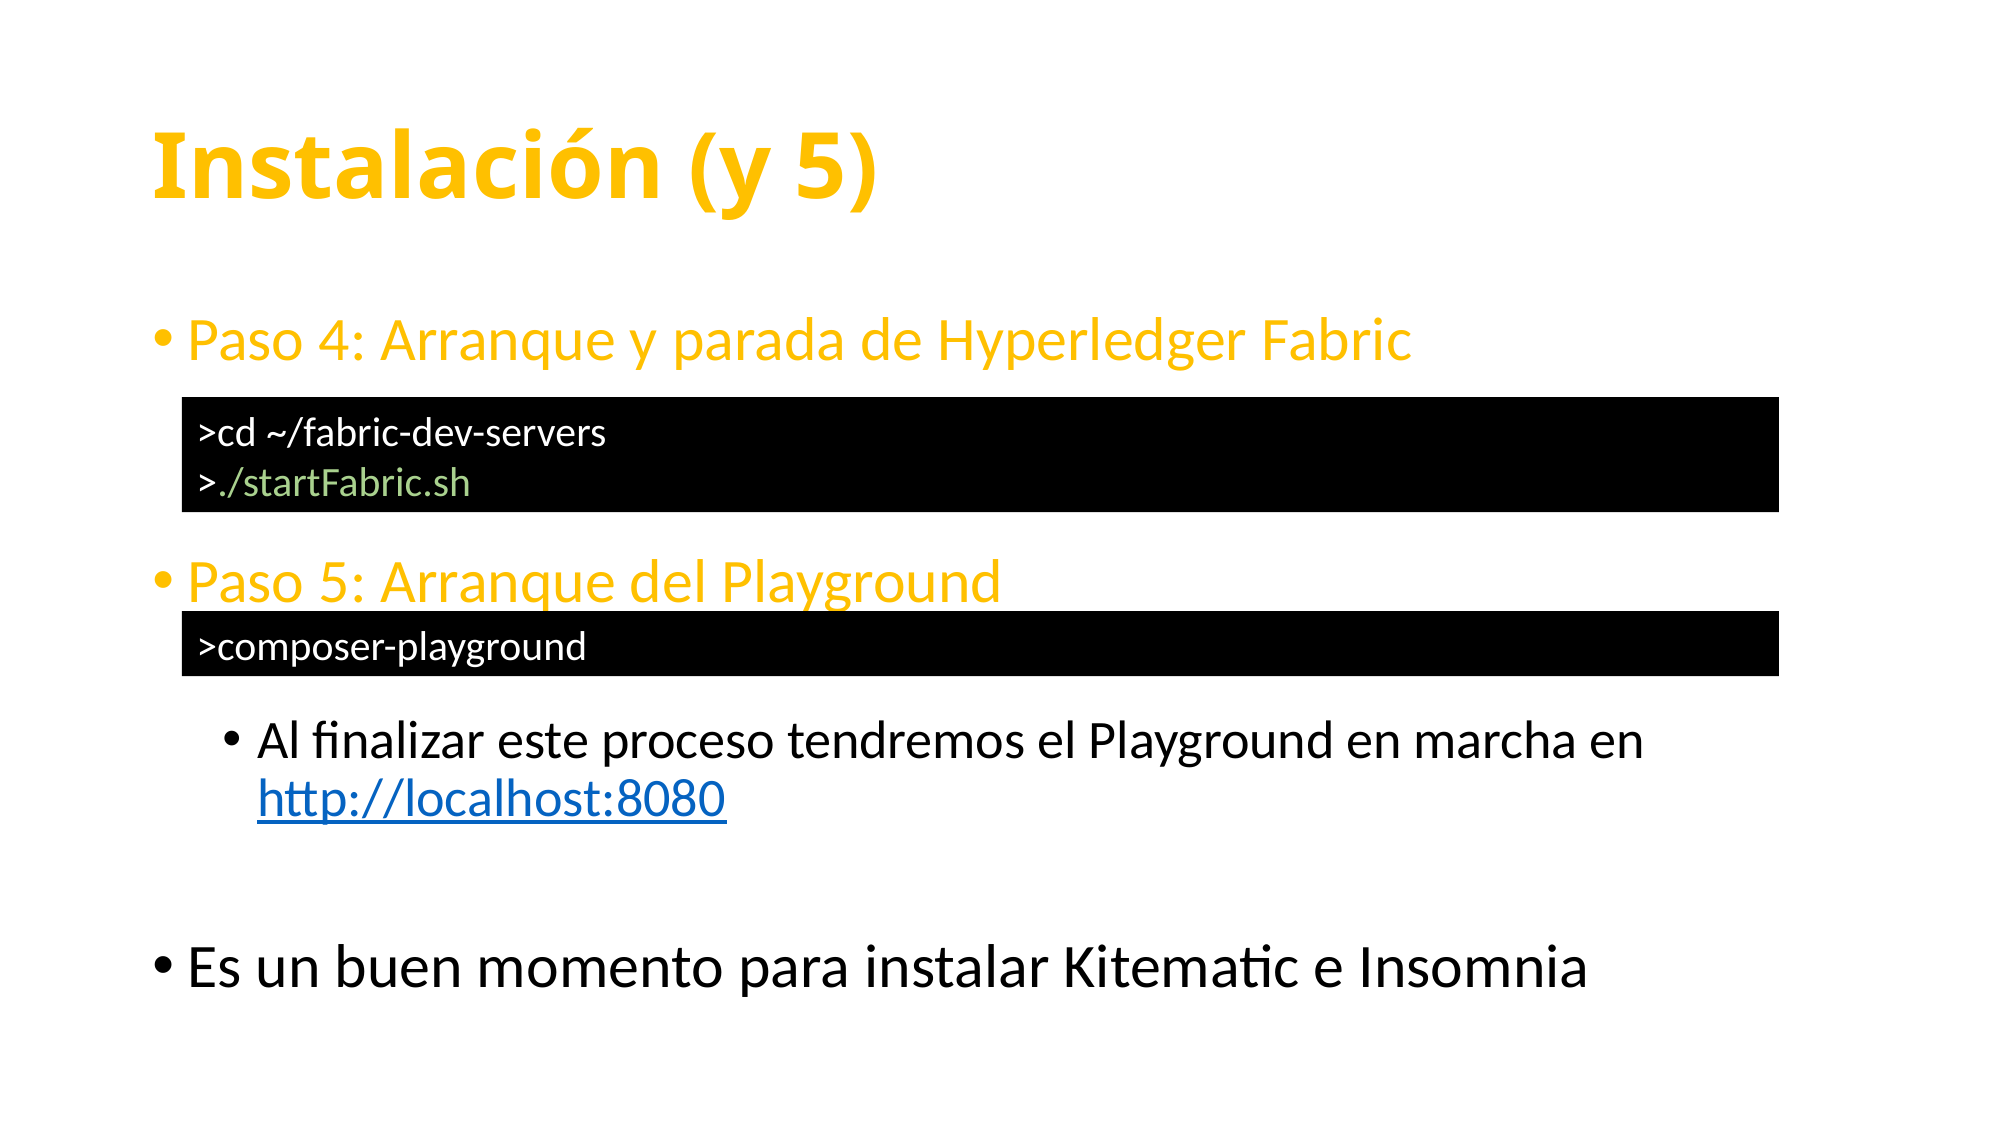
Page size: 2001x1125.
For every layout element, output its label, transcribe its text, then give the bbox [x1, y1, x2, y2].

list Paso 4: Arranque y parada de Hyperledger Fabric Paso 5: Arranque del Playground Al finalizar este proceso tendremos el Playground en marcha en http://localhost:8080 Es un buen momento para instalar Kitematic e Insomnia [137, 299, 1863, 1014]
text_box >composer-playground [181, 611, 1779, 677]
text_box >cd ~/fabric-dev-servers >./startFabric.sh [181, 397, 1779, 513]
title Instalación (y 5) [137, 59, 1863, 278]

-*-*-

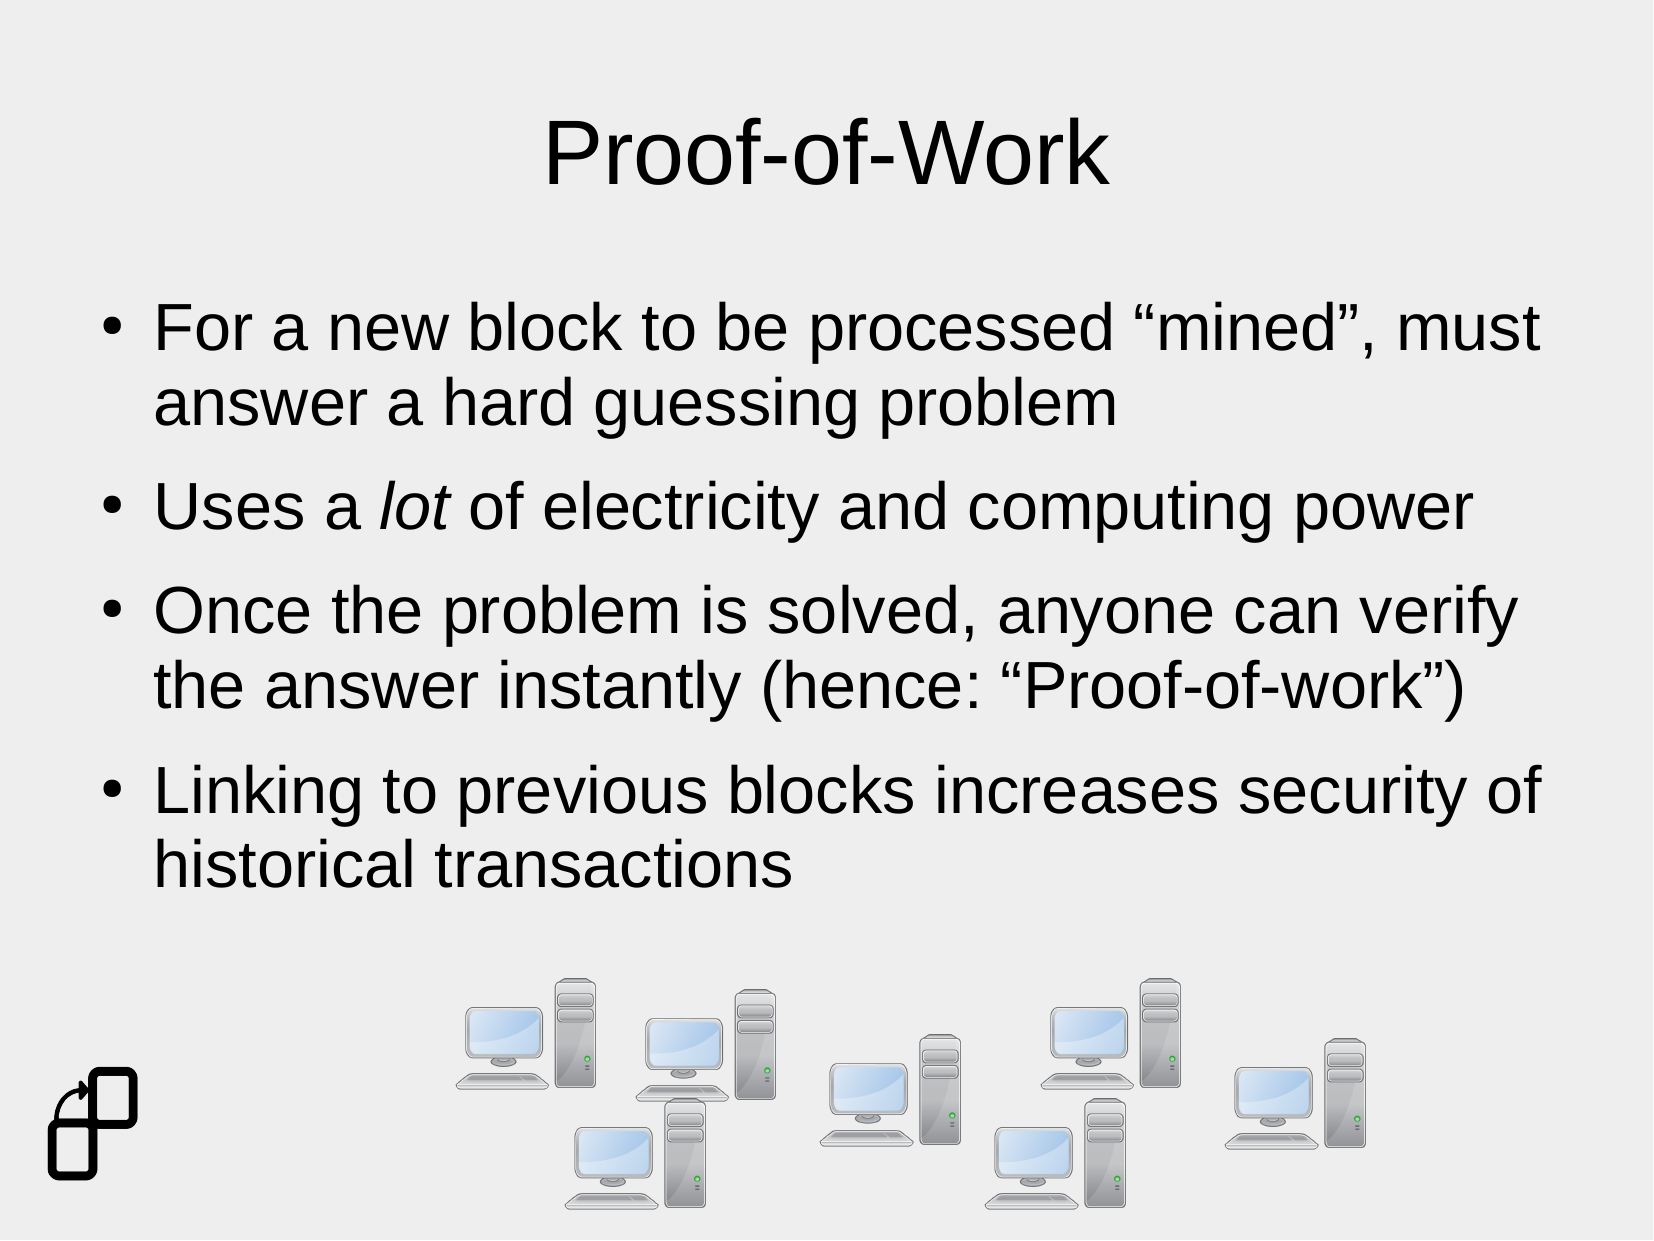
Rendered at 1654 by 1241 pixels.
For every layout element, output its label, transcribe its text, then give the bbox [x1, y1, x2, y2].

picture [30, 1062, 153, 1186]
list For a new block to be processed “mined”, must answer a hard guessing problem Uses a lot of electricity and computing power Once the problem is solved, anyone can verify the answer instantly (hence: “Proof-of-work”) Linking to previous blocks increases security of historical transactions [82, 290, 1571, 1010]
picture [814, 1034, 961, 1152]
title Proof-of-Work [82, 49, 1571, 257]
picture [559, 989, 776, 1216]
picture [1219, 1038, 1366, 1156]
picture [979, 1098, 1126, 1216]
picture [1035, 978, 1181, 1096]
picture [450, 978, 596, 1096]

-*-*-

> _Task goal_
Copy verbatim the part of the material that begins at the line containing "Rendered at 1654 by 1241 pixels." and continues through the line containing "picture [814, 1034, 961, 1152]", with both of those lines included.

> _Result of the task_
Rendered at 1654 by 1241 pixels.
For every layout element, output its label, transcribe its text, then give the bbox [x1, y1, x2, y2].

picture [30, 1062, 153, 1186]
list For a new block to be processed “mined”, must answer a hard guessing problem Uses a lot of electricity and computing power Once the problem is solved, anyone can verify the answer instantly (hence: “Proof-of-work”) Linking to previous blocks increases security of historical transactions [82, 290, 1571, 1010]
picture [814, 1034, 961, 1152]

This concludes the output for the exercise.